Wir haben Urlaub, wir haben Zeit, wir machen uns keinen Stress, es ist doch schön in der prallen Sonne auf dem Highway, nach einer Stunde enden die Flüche und Stoßgebete. Das könnte noch was werden, denkt man, und rollt auf die nächste Vollsperrung zu. Brückensprengung oder so ähnlich, unerschüttert nimmt man die Umleitung. Und disponiert um. Dornröschen muss ungeküsst bleiben, wir entdecken die Pfalz! Gar nicht so einfach, der nette kleine Platz beim Weingut ist voll, wahrscheinlich ist dort gerade Weinfest – das Handy hat einen Umweg erspart. Dafür meldet Ersatz-Dornröschen ein paar Kilometer weiter „Kommen Sie nur“, wir sind gerettet!

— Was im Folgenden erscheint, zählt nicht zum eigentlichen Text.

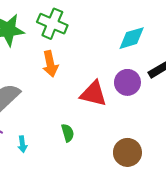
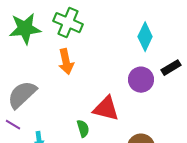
cyan diamond: (132, 38) -> (145, 37), turned -48
red triangle: (93, 94) -> (106, 109), moved

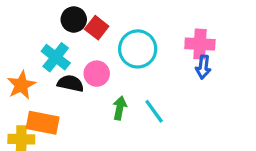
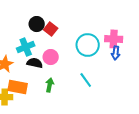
cyan circle: (138, 49) -> (88, 45), moved
cyan cross: (56, 57) -> (26, 47), turned 30
green arrow: (120, 108) -> (50, 85), moved

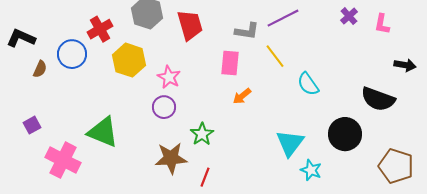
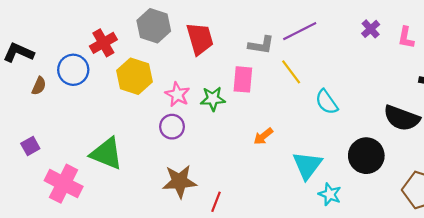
orange arrow: (242, 96) -> (263, 136), moved
green star: (202, 134) -> (213, 99), moved, turned 30

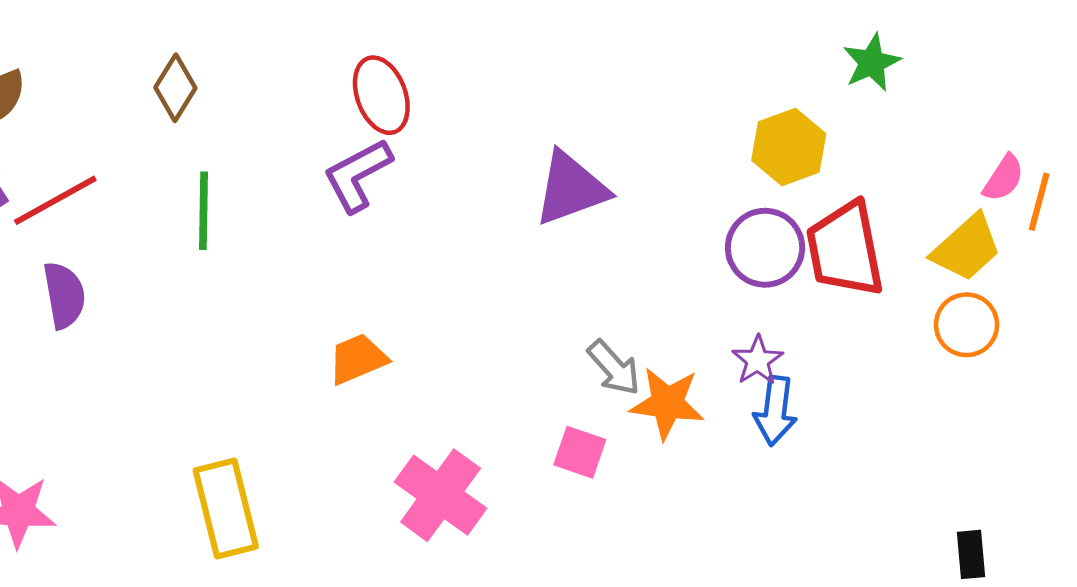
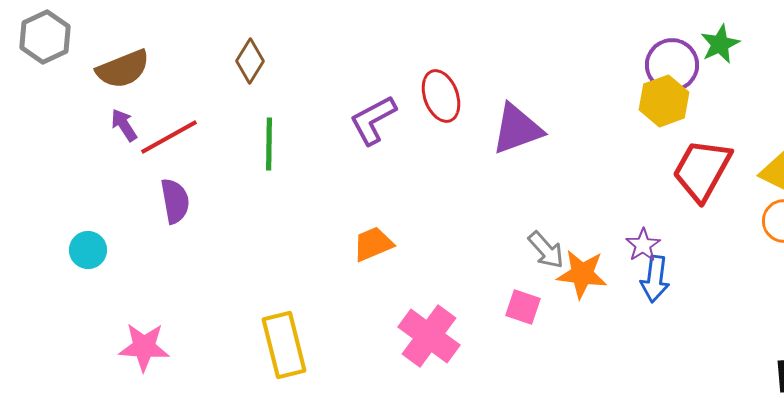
red ellipse: (381, 95) -> (441, 96), moved
purple circle: (765, 248) -> (672, 65), moved
red trapezoid: (845, 249) -> (702, 170), turned 40

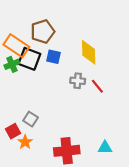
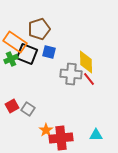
yellow diamond: (89, 52) -> (86, 62), moved
gray cross: (78, 81) -> (71, 74), size x1.5
red square: (13, 131) -> (12, 106), moved
orange star: (25, 142) -> (46, 130), moved

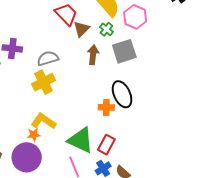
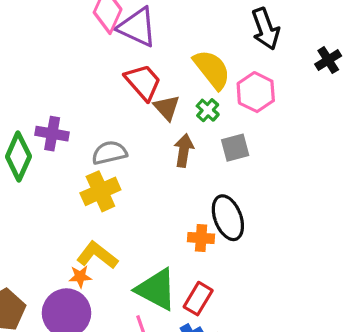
brown triangle: (81, 29) -> (167, 108), turned -30
gray square: (124, 51) -> (235, 148), size x0.7

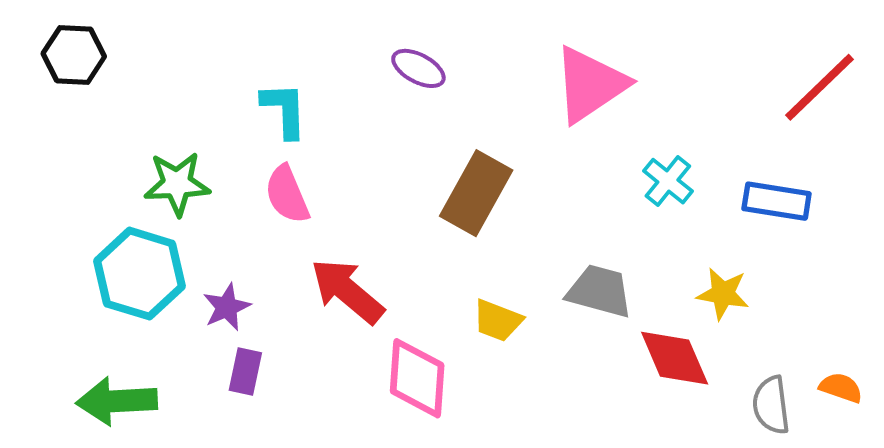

Diese Ecke kennen wir noch gar nicht, es geht von der Autobahn ab, die Straßen immer schmaler, die Dörfer immer unansehnlicher: was wird das geben? Das Navi lenkt auf eine Art Wirtschaftsweg. Krummpucklig schlängelt er sich schmal über den Hügel, nur die frischen weißen Streifen links und rechts behaupten, dass das eine echte Straße ist. Bloß kein Gegenverkehr, nirgendwo eine Ausweichmöglichkeit! Oberes Pfrimmtal, neben dem Landgasthof Hetschmühle ein bräunlicher Teich mit ansprechender Landschaft drum herum, Camping mit Kneipp. Denn in den ehemaligen Mühlenbach darf man seine Füße tunken.
Dass Dornröschen immer noch auf den Prinzen wartet, hat allerdings einen ernsten Grund. Wo im Märchen das rosige Dornengestrüpp wuchert, beißt man sich in der Hetschmühle durch eine nicht gerade ländliche Küche. Rinderbrühe mit Flädle für 4,50 Euro – man kennt das Risiko und ist doch immer wieder neu empört, wenn heißes Wasser mit einem halben Brühwürfel teuer verkauft wird. Der Wurstsalat bedenklich, und der örtliche Riesling heilsam – Sie kennen doch die alte Naturmedizin, man nimmt diesen Wein gegen Magengeschwüre, er zieht alle Löcher und wunden Stellen im Körper sofort zusammen? So muss Dornröschen weiter RTL2 gucken und auf vagabundierende Adlige warten. Der Restaurantpächter, das sei nicht verschwiegen, wechselt übrigens am Jahresende.
Aber was soll’s, es ist Urlaub, dies herrliche Gefühl übersteht auch solches Essen. Und zur Ehre der Region darf schon vorweggenommen werden: im nahen Sippersfeld gibt es beim Bäcker Dautermann ein leckeres Körnerbrot, das auch Tage später noch angenehm an diesen Ort erinnert.